わずかな映像で細かな作業を識別できるAI画像識別技術を開発 NEC

手指形状と物体(部品や道具)との共起関係の学習

NECは2022年6月20日、数回分のお手本映像だけで数十種類の細かな作業を識別できる、AI画像識別技術を開発したと発表した。

近年、製造現場では自動化が進められてはいるが、人手による作業も依然多く残されおり、そこに生産性向上における課題が存在する。
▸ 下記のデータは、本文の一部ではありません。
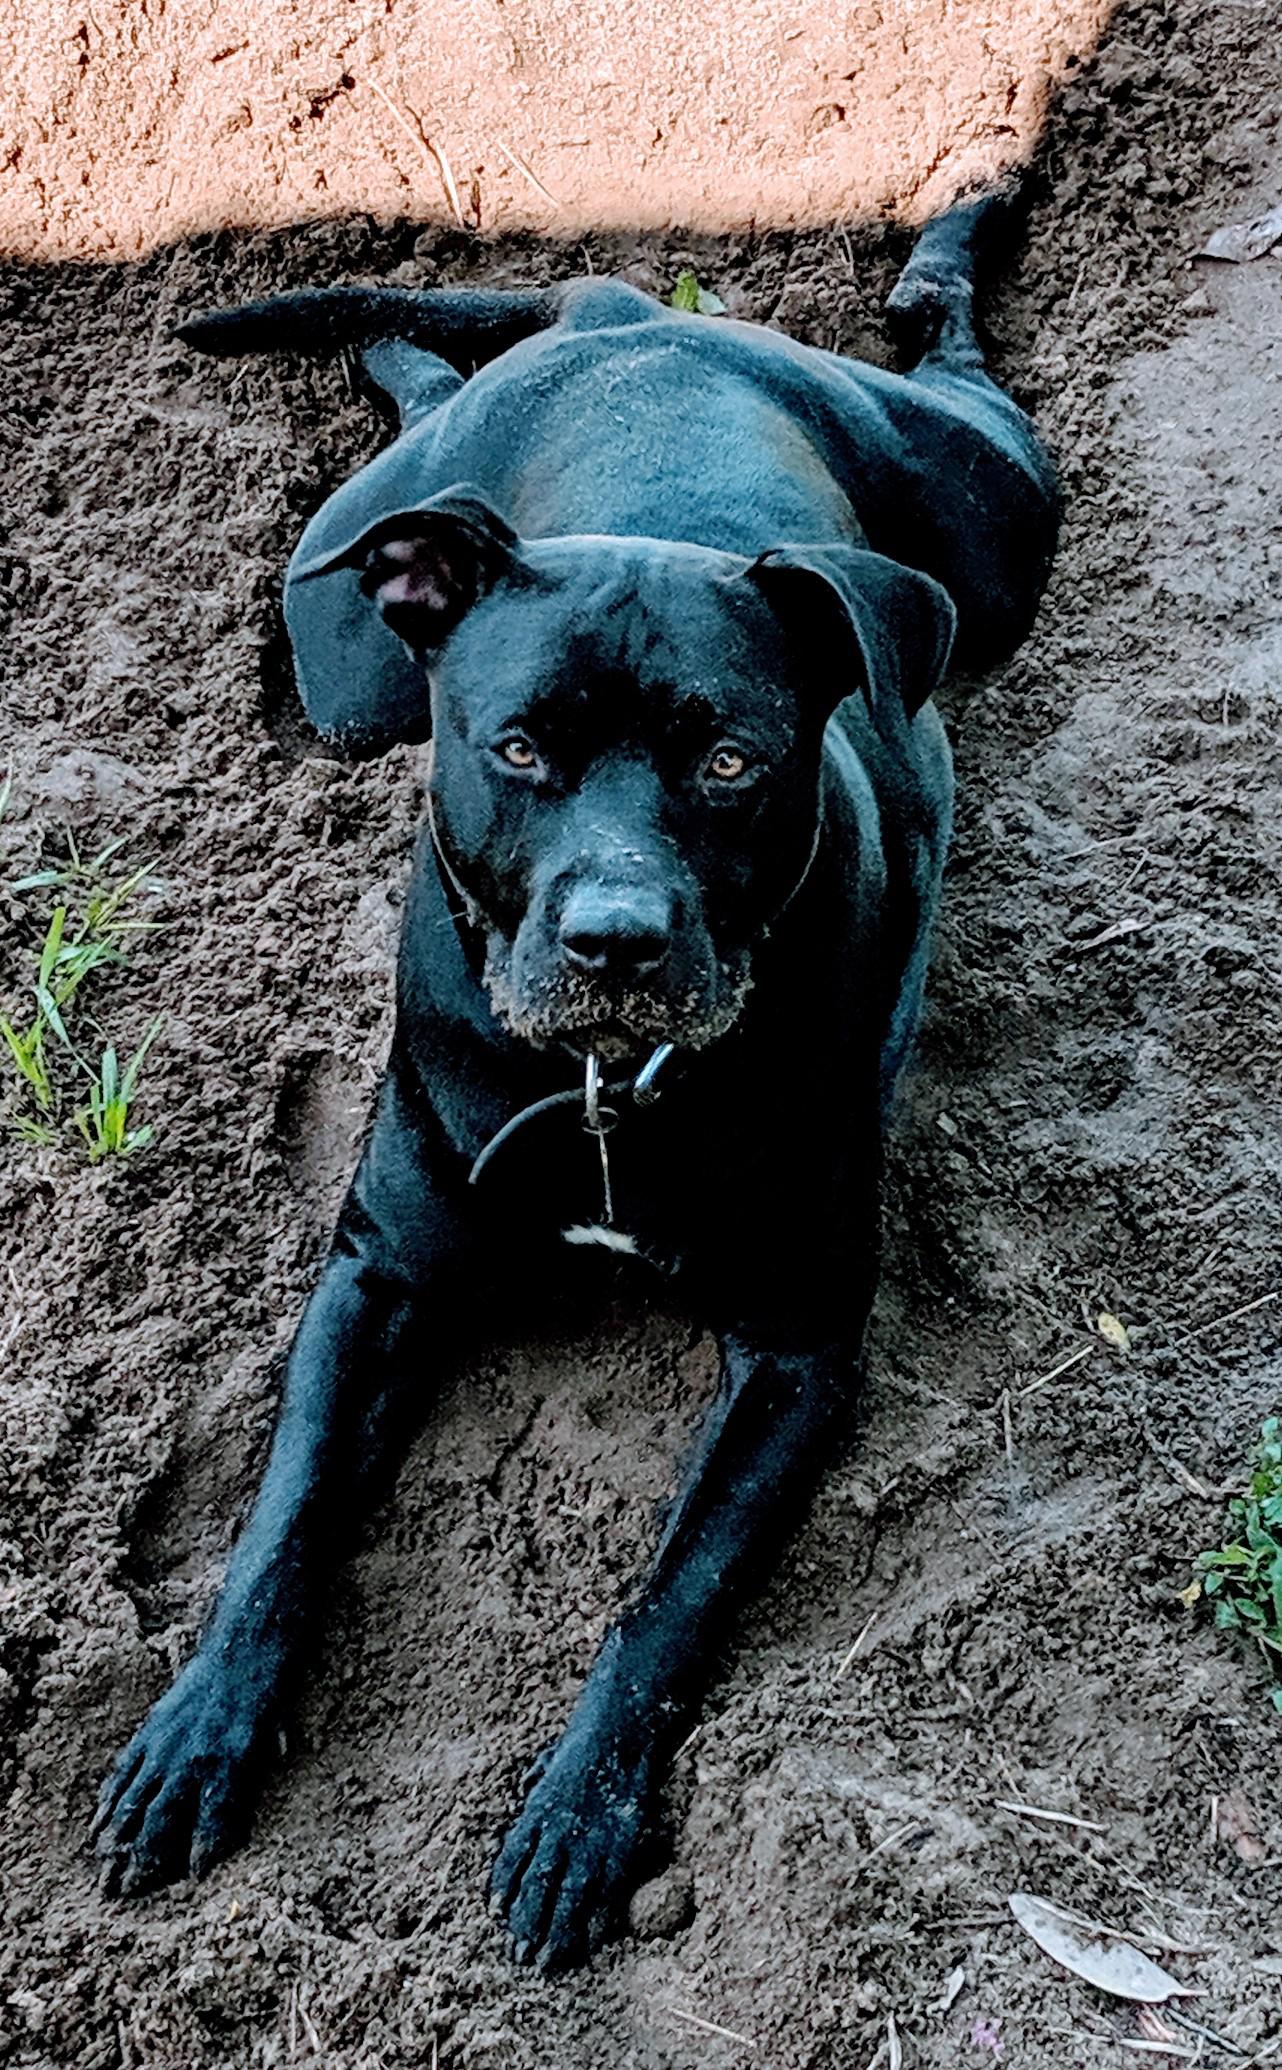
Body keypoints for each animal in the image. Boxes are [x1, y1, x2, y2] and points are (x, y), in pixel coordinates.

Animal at [95, 201, 1060, 1962]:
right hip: (345, 656)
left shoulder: (796, 1351)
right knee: (408, 416)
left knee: (949, 352)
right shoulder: (379, 1271)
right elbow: (285, 1519)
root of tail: (634, 314)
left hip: (993, 518)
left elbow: (663, 1597)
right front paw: (196, 1732)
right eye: (519, 746)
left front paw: (577, 1815)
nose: (616, 938)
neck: (613, 1088)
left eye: (733, 760)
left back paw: (966, 213)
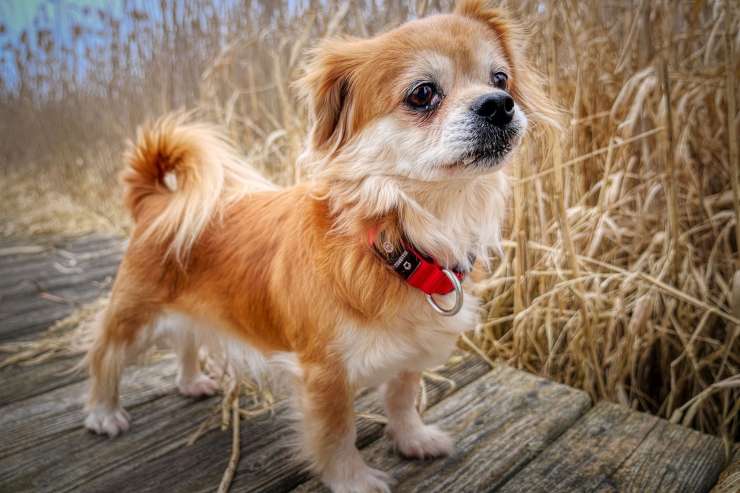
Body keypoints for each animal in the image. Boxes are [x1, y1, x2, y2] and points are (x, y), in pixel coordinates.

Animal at [82, 1, 556, 490]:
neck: (396, 238)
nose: (499, 104)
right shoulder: (324, 375)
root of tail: (159, 198)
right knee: (105, 352)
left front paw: (413, 438)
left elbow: (402, 398)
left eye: (500, 79)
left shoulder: (410, 353)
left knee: (188, 338)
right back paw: (103, 412)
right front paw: (353, 479)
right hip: (135, 314)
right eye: (423, 94)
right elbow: (337, 432)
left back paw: (191, 381)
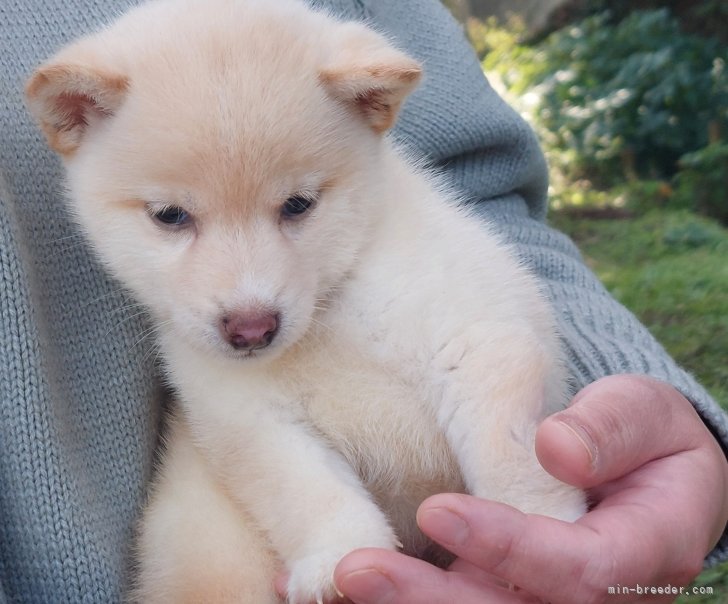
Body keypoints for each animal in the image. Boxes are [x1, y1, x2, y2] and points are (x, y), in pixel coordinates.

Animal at [28, 0, 584, 600]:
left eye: (298, 204)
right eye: (170, 216)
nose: (251, 327)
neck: (329, 313)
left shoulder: (480, 343)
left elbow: (512, 463)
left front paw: (537, 535)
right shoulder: (253, 421)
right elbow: (311, 495)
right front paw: (339, 559)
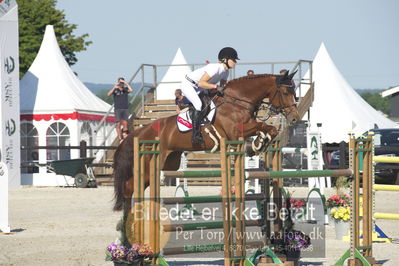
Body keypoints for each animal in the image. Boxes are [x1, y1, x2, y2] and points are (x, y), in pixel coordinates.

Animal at [112, 70, 300, 210]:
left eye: (295, 93)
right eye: (285, 92)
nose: (295, 119)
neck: (238, 101)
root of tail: (140, 132)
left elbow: (269, 128)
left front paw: (259, 143)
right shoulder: (235, 132)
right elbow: (262, 125)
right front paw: (258, 143)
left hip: (168, 163)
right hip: (148, 165)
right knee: (130, 187)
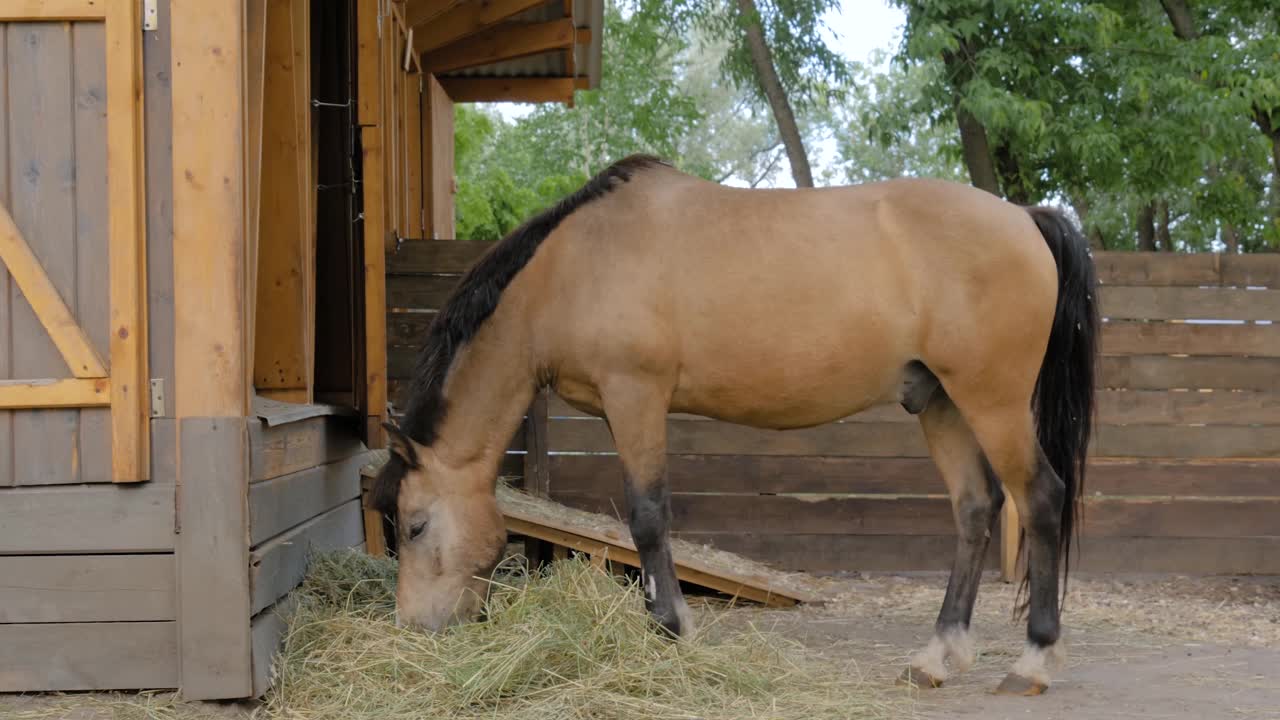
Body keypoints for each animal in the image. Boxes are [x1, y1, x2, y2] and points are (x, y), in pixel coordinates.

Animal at [373, 152, 1100, 696]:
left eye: (415, 526)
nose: (415, 629)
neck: (573, 267)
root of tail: (1026, 217)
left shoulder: (635, 395)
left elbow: (648, 516)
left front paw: (671, 628)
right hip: (942, 402)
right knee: (975, 510)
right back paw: (938, 655)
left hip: (992, 401)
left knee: (1040, 498)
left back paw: (1033, 659)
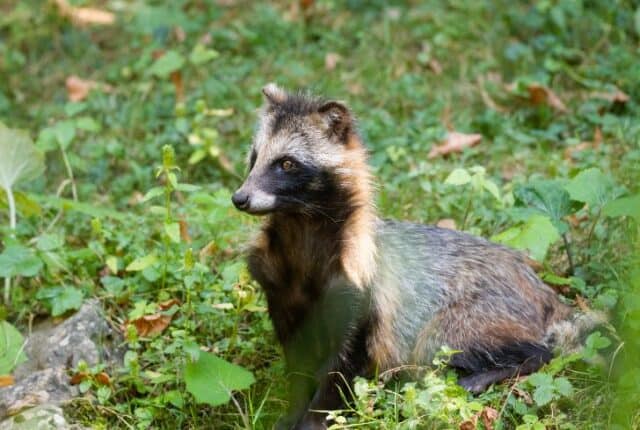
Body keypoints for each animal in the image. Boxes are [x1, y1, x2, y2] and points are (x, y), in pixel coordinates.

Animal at [231, 84, 602, 430]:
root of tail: (542, 291)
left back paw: (494, 371)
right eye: (254, 157)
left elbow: (341, 366)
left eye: (287, 163)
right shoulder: (281, 290)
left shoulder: (359, 291)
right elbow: (298, 365)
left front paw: (315, 418)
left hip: (477, 312)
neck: (303, 234)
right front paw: (291, 412)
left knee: (470, 343)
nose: (240, 198)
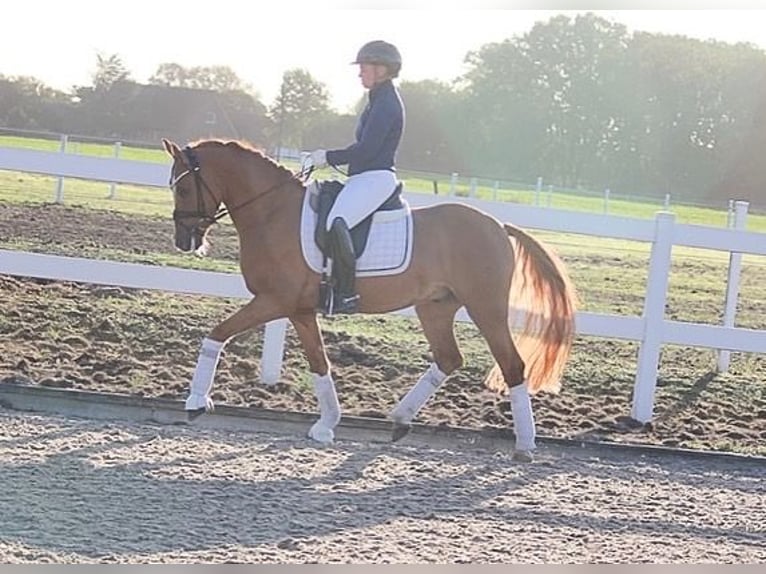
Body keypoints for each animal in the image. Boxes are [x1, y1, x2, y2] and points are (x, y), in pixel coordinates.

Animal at [165, 138, 580, 464]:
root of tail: (498, 225)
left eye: (182, 190)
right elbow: (320, 364)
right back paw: (399, 419)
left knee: (512, 365)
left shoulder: (273, 301)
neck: (272, 211)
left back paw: (524, 445)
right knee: (449, 358)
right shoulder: (299, 310)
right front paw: (326, 425)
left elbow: (217, 334)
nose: (184, 241)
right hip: (435, 307)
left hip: (486, 308)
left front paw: (196, 402)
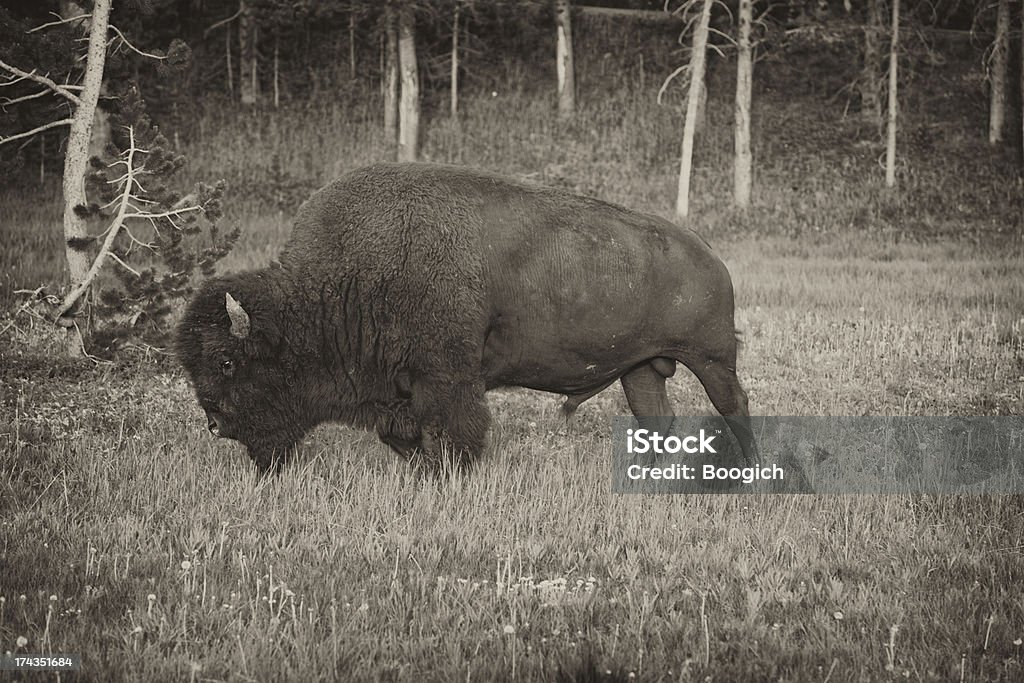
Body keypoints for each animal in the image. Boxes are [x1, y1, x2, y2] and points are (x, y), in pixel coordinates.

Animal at [176, 163, 757, 475]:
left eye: (227, 363)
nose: (215, 423)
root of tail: (710, 255)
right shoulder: (401, 388)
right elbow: (403, 436)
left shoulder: (447, 378)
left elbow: (457, 432)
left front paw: (451, 475)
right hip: (641, 369)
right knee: (659, 419)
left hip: (711, 359)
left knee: (734, 406)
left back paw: (749, 472)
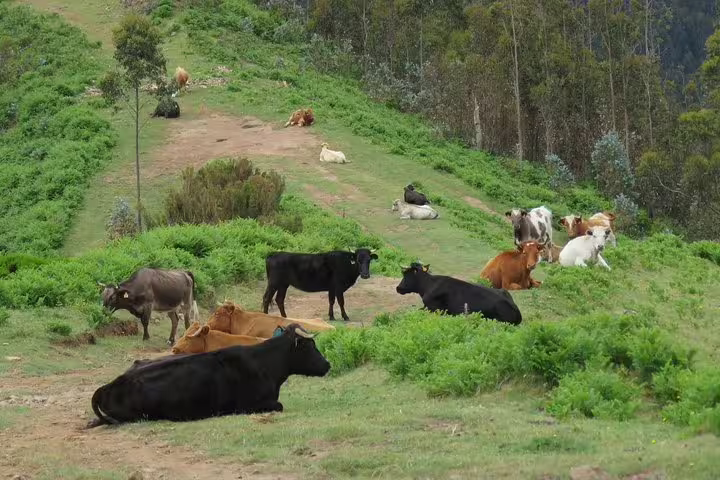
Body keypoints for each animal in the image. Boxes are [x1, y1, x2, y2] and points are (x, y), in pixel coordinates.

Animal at [87, 324, 330, 427]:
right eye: (310, 345)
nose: (327, 365)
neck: (264, 363)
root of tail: (109, 386)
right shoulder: (251, 404)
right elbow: (279, 406)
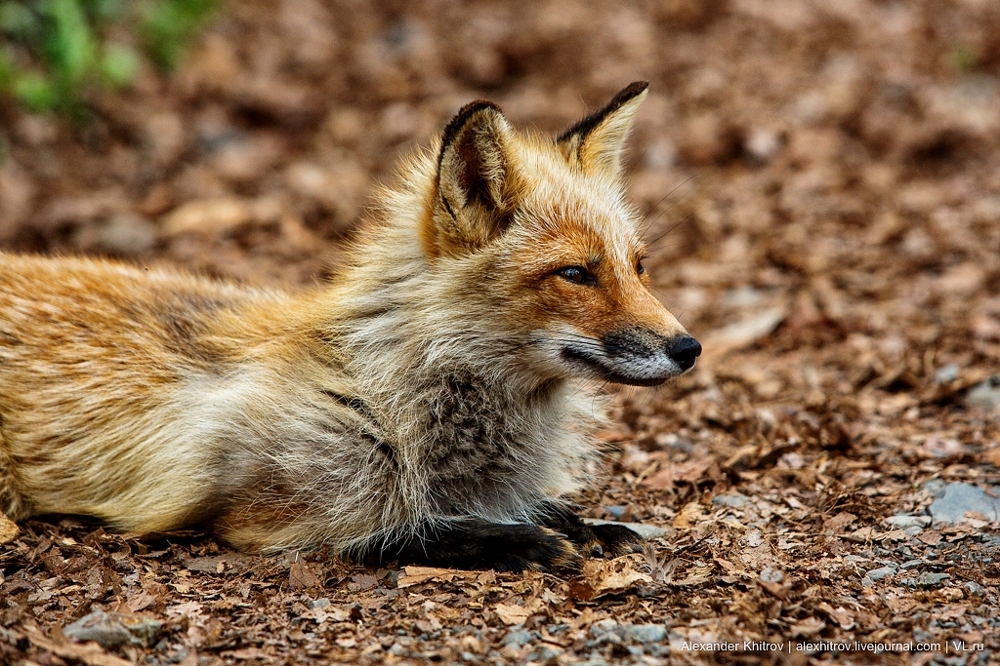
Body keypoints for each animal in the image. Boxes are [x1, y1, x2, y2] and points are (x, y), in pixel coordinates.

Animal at [0, 81, 700, 572]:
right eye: (576, 274)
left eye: (638, 267)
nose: (689, 348)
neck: (389, 394)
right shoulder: (273, 513)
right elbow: (405, 528)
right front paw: (517, 542)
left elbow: (547, 507)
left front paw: (590, 526)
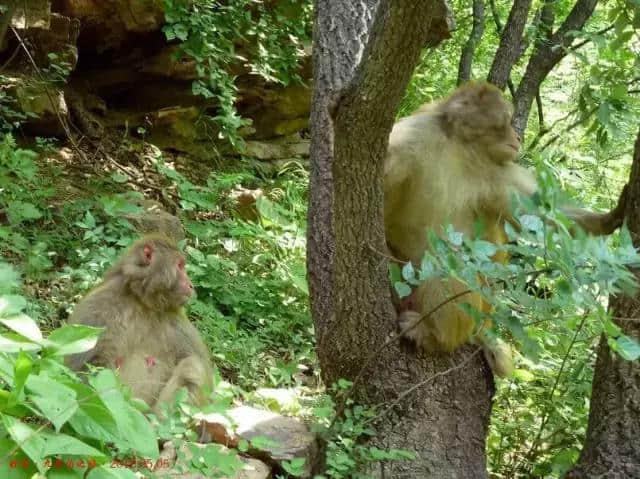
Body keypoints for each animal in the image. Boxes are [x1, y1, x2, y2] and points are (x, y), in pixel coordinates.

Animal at [67, 234, 214, 410]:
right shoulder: (98, 306)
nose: (191, 285)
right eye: (180, 266)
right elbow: (83, 371)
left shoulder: (179, 323)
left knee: (192, 366)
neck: (143, 302)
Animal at [384, 82, 624, 378]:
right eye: (507, 122)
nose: (518, 137)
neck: (459, 146)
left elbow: (540, 212)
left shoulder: (497, 168)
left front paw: (607, 219)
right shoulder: (415, 135)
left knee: (452, 267)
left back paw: (435, 335)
また、従来手指を使う細かな作業をAIで識別する際には、作業工程で用いる道具や部品を事前に登録した上で、多量の教師データを用いて学習する必要があった。

今回開発した技術は、指の関節と指先の合計42箇所の動きを対象に、手指形状の特徴量と指周辺の画像特徴量との共起関係を学習する方式だ。この方式での学習では個別の部品や道具の登録が必要ない。しかも数回分のみのお手本映像で学習モデルを作成でき、「モジュラージャックを取る」「電動ドライバーでネジを締める」などの数十種類の細かな作業を高い精度で識別できるようになる。

作業の識別により、規定値との違いを分析可能

同社によると、作業で用いられる部品や道具を事前登録することなく、作業を識別できる技術の開発は国内初となる。同技術を用いてグループ会社NECプラットフォームズのICT機器製造工程を撮影した映像に適用した結果、個別の作業時間を高精度で実測し、規定時間との差異分析ができた。

同技術を活用することで細かな作業にかかっている時間が測定できるようになり、正しい手順の確認や作業時間分析による生産性向上に貢献できるという。今後、同技術に関して製造や建設、物流、小売などの現場作業で検証を実施し、2022年度中の事業化を目指す。